You should never mix bleach with anything, but that’s what happened during an accident at a Buffalo Wild Wings in Burlington, Massachusetts, on the evening of Nov. 7. According to Burlington Fire Department assistant chief Michael Patterson, an employee spilled the cleaner Scale Kleen on the floor. Later, another employee started to clean the floor with another cleaner called Super 8. The mixture turned green and started bubbling. The bubbling puddle emitted fumes, driving employees and customers to evacuate the restaurant. The manager, 32-year-old Ryan Baldera, attempted to clean up the liquid and was overcome by the fumes. He died later at the hospital, states a Burlington Fire Department press release.
According to safety data sheets, Super 8 is a mixture of 8–10% sodium hypochlorite in water, stronger than household bleach. Scale Kleen contains 22–28% phosphoric acid, 18–23% nitric acid, and less than 1% urea. Generally, strong cleaners like these are used in businesses, but some may be available to the public. Mixing bleach and acid gives off chlorine gas, says Neal Langerman, CEO and principal scientist at Advanced Chemical Safety. The reaction is “well-known, simple, instantaneous,” he says. “The green bubbles give it away.”

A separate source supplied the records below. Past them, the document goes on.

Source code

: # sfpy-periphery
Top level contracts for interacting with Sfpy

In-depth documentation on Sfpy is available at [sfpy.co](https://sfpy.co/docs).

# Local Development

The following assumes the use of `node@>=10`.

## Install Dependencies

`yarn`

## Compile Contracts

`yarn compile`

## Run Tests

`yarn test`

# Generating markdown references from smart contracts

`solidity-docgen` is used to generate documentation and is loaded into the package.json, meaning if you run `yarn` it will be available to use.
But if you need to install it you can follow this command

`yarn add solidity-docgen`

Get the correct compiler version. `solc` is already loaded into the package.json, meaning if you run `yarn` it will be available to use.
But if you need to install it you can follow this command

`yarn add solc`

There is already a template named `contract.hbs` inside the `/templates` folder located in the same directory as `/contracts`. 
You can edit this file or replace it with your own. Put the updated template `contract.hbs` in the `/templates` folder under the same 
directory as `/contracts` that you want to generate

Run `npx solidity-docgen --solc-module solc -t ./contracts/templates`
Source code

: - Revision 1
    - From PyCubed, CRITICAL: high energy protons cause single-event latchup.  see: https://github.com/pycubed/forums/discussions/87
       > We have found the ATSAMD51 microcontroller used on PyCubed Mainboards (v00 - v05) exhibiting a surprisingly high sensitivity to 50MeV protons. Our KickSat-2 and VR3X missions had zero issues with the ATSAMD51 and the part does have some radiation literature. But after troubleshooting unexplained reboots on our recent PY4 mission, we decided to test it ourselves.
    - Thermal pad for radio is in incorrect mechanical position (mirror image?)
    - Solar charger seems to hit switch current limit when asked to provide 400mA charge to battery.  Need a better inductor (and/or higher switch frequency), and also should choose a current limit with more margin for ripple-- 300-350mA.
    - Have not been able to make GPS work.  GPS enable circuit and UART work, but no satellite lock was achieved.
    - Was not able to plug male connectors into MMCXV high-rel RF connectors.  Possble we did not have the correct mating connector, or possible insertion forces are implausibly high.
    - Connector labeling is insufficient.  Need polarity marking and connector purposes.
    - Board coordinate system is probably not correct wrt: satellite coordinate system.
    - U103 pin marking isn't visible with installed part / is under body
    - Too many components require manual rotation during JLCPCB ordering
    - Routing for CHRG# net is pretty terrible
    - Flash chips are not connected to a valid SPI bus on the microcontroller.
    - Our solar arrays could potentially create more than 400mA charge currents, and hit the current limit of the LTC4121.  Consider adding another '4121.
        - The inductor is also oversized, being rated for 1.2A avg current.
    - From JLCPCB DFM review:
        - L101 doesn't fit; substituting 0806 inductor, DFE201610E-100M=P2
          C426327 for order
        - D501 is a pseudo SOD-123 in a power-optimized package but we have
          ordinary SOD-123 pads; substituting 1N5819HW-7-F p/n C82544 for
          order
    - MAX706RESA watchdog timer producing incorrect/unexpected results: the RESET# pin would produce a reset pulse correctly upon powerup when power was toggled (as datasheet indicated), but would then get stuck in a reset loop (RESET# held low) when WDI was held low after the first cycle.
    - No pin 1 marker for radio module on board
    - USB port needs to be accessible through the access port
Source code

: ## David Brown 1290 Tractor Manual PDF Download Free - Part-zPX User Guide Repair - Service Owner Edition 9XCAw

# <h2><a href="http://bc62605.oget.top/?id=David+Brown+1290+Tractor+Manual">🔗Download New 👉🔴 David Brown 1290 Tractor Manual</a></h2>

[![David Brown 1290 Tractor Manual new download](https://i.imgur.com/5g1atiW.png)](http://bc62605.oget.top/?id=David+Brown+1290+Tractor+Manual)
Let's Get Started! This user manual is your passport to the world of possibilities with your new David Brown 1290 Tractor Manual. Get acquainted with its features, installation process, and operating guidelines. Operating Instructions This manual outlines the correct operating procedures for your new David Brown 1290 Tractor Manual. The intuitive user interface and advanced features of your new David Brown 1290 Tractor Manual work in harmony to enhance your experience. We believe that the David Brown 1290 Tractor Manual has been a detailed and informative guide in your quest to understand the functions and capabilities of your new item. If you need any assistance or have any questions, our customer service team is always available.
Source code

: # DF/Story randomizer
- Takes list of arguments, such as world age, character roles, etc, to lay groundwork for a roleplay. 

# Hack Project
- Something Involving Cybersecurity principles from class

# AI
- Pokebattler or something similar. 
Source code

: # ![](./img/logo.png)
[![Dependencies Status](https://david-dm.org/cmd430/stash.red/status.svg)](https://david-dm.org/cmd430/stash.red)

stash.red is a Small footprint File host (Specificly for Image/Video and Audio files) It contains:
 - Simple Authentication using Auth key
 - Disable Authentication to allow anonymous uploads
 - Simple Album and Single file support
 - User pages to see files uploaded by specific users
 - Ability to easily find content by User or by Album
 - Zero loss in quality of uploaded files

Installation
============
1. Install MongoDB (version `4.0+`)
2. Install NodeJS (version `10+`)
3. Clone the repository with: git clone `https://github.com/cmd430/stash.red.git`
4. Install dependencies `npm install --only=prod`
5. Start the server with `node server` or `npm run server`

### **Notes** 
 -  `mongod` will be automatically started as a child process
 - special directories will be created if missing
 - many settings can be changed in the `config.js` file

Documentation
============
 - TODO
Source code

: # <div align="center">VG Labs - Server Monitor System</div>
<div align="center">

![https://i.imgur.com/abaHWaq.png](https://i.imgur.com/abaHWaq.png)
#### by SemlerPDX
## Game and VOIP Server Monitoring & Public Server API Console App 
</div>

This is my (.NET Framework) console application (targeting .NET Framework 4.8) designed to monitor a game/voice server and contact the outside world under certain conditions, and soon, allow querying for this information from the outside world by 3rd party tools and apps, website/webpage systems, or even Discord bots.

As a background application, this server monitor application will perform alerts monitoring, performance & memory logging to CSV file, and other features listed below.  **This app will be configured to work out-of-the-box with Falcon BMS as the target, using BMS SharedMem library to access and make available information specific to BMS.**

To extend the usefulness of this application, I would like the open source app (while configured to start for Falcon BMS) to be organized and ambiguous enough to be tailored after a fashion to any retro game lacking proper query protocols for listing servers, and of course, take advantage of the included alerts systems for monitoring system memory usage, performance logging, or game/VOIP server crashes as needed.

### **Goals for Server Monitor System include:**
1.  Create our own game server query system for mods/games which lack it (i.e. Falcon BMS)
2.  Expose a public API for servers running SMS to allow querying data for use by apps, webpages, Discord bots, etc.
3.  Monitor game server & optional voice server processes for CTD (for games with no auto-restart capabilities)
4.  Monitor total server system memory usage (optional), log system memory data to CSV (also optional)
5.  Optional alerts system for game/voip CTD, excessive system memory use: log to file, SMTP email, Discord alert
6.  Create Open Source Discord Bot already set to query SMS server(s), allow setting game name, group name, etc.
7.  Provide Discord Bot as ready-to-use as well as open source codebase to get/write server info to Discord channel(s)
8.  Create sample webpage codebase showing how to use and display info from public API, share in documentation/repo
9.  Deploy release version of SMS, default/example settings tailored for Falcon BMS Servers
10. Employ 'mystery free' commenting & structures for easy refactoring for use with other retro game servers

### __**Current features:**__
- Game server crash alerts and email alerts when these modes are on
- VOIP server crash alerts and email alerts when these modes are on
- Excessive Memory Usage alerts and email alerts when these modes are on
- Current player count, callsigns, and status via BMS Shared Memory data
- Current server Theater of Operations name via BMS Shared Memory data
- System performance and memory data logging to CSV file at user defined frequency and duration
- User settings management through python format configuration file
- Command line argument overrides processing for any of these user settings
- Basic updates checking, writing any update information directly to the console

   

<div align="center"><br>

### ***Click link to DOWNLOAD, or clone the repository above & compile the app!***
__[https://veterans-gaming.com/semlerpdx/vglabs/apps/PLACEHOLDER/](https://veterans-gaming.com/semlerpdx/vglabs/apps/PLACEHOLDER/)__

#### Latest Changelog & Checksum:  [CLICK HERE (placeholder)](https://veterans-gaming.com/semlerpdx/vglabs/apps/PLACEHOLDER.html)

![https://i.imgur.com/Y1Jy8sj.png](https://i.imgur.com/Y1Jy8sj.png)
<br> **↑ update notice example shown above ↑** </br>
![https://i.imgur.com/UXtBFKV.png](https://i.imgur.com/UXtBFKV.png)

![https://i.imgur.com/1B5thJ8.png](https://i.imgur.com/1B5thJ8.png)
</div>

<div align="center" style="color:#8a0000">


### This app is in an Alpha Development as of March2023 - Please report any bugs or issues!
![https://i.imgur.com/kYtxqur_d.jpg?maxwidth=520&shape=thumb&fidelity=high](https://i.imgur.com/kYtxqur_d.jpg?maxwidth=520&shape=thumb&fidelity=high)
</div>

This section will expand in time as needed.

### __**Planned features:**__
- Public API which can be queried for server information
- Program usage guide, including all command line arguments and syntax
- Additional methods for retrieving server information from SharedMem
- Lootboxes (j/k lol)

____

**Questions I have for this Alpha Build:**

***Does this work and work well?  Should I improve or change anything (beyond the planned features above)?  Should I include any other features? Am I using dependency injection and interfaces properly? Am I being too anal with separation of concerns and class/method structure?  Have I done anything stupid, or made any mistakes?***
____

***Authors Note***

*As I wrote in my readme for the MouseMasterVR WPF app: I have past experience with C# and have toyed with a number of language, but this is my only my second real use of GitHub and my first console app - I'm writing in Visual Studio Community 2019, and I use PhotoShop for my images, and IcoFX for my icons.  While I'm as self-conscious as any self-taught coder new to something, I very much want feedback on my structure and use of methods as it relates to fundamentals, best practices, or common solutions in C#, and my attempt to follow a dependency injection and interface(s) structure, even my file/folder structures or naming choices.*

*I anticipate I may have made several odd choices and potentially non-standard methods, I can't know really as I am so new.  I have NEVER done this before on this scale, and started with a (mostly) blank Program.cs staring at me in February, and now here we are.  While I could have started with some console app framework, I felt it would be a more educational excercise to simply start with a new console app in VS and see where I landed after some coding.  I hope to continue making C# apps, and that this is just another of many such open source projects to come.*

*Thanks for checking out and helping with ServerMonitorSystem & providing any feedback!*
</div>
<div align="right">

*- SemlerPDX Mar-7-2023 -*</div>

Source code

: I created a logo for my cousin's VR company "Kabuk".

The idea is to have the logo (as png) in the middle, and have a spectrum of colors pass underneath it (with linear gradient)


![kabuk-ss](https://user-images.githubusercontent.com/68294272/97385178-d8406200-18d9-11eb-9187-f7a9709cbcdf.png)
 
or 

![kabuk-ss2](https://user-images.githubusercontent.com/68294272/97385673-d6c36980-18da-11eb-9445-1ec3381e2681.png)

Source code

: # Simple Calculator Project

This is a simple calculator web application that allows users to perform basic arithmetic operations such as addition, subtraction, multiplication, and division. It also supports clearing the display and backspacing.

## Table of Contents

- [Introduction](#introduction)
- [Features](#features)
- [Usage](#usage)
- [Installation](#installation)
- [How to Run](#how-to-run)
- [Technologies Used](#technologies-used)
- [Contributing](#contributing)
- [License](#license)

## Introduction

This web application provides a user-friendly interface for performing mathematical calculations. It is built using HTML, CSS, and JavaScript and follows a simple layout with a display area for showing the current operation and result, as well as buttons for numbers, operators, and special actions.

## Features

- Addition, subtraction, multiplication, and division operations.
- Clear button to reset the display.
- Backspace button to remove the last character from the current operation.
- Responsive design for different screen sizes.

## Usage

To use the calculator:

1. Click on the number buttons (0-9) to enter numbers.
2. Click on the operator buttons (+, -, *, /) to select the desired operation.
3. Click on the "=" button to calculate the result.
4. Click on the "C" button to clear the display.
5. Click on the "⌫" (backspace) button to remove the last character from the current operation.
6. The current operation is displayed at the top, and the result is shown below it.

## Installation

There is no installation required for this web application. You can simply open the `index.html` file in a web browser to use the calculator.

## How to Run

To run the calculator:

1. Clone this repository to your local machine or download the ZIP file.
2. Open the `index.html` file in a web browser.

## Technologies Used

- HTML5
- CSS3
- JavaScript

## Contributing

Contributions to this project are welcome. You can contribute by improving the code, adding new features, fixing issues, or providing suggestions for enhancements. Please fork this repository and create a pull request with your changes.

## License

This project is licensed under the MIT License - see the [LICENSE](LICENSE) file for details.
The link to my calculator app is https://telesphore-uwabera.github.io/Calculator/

Chlorine gas is a chemical warfare agent introduced during World War I and is still used in conflicts in the Middle East, Langerman says. When chlorine gas hits a person’s lungs, it generates a noxious mixture of hydrochloric acid, hypochlorous acid, hypochlorite, and other corrosive compounds. “Dissolve” is a pretty apt description of what the mixture does to tissue, he says. The cause of death tends to be chemical pneumonia. “The victim’s lungs cease being able to move gases and fill with liquid,” Langerman adds. “The medical staff would just see their patient going south with their lungs filling with liquid that they can’t keep empty. At some point, a pressure respirator just can’t compete with damage that’s done.”
Mixing bleach with other substances can also create harmful situations. Adding ammonia to bleach creates chloramine, another toxic gas. Bleach plus hydrogen peroxide creates oxygen gas so violently, it can cause an explosion. “One should not mix household cleaners as a general rule,” Langerman says. “You do not necessarily make a strong cleaner by mixing two cleaners together.”
Because the incident at Buffalo Wild Wings is an ongoing investigation, officials are not releasing Baldera’s cause of death, says a Burlington Fire Department spokesperson. According to the American Association of Poison Control Centers, accidental exposures to chlorine gas from mixing bleach and acid happened 2,284 times in 2017, the most recent year for which the agency has data. In the US, the Federal Hazardous Substances Act requires that cleaning products be labeled with the hazard and what first-aid steps to take if there’s an accident. Most US states, including Massachusetts, where the accident occurred, require that managers of restaurants get certification through ServSafe, a training and testing program from the National Restaurant Association. Part of this training is the appropriate handling of chemicals.
This article was updated on Nov. 14, 2019, to clarify Neal Langerman’s statement on what happens when chlorine gas mixes with moisture in lungs. The reaction doesn’t generate just bleach compounds; it makes a mixture of hydrochloric acid, hypochlorous acid, hypochlorite, and other corrosive compounds.